Alright, let’s make this informal definition more precise. What makes for a suitable notion of “generalized function”? Well, let’s say there are just two requirements:
- Just as normal functions include do-nothing “identity functions”, there should also be “identity generalized functions”.
- Just as normal functions can be composed together, with the output of one becoming the input to another, we should also have a way to compose together generalized functions.
Thus, our more precise definition of a monad is this:
A) A type constructor M. [For convenience’s sake, we shall say “M-function from A to B” to mean “normal function from A to M B”].
B) An M-function from A to A which “does nothing” (at all types A). [In Haskell, this function is named “return”]
C) A way to compose M-functions from B to C and from A to B into one from A to C, as though chaining them together (again, at all types). [Let’s denote the composition of g and f as g # f. This isn’t actual Haskell syntax, but whatever. (As we’ll see later, Haskell has special syntactic sugar that allows one to work with monads as though simply writing in a typical imperative programming language)]
Formally, the “do-nothing” condition in (B) is the condition that f, (return # f), and (f # return) are all the same. Furthermore, we require that composition be associative, which is to say, (h # g) # f should be the same as h # (g # f).
And there you have it. That is the entire definition of a monad. To recap, a monad is a type constructor M along with a way to see “function from A to M B” as “generalized function from A to B”, complete with an associative notion of composition which also has identity maps.
[In the next post, I will illustrate this definition by demonstrating how Maybe and List are monads.]
[*: Incidentally, another way to look at all this is that Maybe, List, and IO all act like “container classes”; that is, for each of these type constructors M, a value of type M T is like a container which, in some way, can be thought of as holding values of type T. With Maybe, the container can contain 0 or 1 many things; with List, the container can obviously contain a whole sequence of things; and with IO, the container will store things in recipe-form.
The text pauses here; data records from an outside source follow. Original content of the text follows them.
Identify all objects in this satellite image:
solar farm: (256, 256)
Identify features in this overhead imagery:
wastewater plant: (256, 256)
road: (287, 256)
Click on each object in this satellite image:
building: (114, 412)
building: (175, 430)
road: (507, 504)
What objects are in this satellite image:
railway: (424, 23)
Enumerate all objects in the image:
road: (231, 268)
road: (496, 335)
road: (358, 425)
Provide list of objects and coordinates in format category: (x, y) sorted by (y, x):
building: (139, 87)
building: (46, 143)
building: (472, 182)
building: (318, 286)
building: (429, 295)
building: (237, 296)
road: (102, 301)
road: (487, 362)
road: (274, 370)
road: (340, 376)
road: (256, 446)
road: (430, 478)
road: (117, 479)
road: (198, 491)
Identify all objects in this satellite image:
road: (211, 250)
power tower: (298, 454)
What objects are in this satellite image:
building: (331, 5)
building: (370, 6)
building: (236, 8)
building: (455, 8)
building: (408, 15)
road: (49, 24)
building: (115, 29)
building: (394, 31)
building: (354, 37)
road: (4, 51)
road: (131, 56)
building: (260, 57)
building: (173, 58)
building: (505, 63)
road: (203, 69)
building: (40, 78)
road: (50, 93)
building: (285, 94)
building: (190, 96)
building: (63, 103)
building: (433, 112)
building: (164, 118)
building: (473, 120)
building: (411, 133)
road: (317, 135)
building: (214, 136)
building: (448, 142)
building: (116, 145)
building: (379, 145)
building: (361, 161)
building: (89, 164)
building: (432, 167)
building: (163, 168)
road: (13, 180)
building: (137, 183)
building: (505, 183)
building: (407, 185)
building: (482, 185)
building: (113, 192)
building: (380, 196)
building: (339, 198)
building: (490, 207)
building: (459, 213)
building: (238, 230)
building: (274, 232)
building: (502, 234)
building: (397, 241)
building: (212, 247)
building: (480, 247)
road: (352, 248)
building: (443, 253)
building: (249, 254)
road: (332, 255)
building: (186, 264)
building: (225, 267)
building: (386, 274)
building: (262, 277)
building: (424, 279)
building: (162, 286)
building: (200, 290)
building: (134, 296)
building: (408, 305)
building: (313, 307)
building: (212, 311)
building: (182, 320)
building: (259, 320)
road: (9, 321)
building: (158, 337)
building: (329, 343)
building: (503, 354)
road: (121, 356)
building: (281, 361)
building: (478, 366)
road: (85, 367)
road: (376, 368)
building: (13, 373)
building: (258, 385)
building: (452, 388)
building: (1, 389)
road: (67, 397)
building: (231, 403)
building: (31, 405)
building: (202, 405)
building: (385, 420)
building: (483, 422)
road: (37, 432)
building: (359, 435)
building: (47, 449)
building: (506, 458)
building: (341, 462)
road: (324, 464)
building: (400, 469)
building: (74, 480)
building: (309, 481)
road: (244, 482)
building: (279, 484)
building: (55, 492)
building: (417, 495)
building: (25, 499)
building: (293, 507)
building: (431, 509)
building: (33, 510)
If you think about it, this isn’t far removed from the perspective used above: for suitable notions of “container”, we can naturally think of “container-valued functions” as generalized functions, and, conversely, can think of generalized functions taking 0 arguments of input as containers. Thus, if you like, you can think “monad = suitable notion of container” instead of “monad = suitable notion of generalized function”.]